Vous l’aurez compris, nous voulons changer l’histoire que l’on raconte sur l’Europe. Nous voulons qu’elle quitte les couloirs ombragés de Bruxelles, qu’elle abandonne son jargon bizarre et ses acronymes compliqués. Nous voulons qu’elle parle à tout le monde, qu’on la voit partout, qu’elle cesse d’être un concept abstrait pour devenir une réalité concrète. Comment ? En changeant la manière dont en parle. Nous sommes en 2018 et malgré tout, il reste de bonnes histoires à raconter. De ces digitals nomads qui tiennent le monde au bout de leur clavier à Lisbonne à ce jeune combattant kurde venu trouver refuge en Scandinavie. Ou de cette jeune lanceuse d’alerte slovaque à deux doigts de faire tomber son gouvernement à cette trentenaire italienne qui a contribué à porter Emmanuel Macron à la présidence de la République.
Une histoire a également besoin de voix. Nos futurs intellectuels européens – nos prochains Montesquieu, Mazzini ou Burke – devraient pouvoir parler et lire dans différentes langues. C’est pourquoi nous devons redoubler d’efforts pour proposer un nouvel environnement européen dans lequel la jeune génération devrait être capable de prendre sa place. Une nouvelle expérience, créative et positive qui impactera à la fois la sphère politique et médiatique.
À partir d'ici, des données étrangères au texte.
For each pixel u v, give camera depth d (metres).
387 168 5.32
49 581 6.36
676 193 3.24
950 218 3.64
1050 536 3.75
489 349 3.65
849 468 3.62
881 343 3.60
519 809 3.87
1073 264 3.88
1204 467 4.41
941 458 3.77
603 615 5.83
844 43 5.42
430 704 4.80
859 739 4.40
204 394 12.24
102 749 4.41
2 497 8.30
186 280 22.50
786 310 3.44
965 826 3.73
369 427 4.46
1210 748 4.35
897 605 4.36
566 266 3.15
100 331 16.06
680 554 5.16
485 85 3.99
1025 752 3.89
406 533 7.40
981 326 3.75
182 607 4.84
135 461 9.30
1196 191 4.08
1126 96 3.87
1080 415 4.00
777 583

Un mouvement qui prendra le meilleur de l’esprit de notre génération et qui mettra au défi l’ensemble des jeunes européens de raconter leurs quotidiens ou celui des autres pour enfin décrire le continent, des steppes russes aux falaises ocres de Faro. L’histoire de l’Europe n’est pas terminée, il nous appartient juste d’écrire la suite.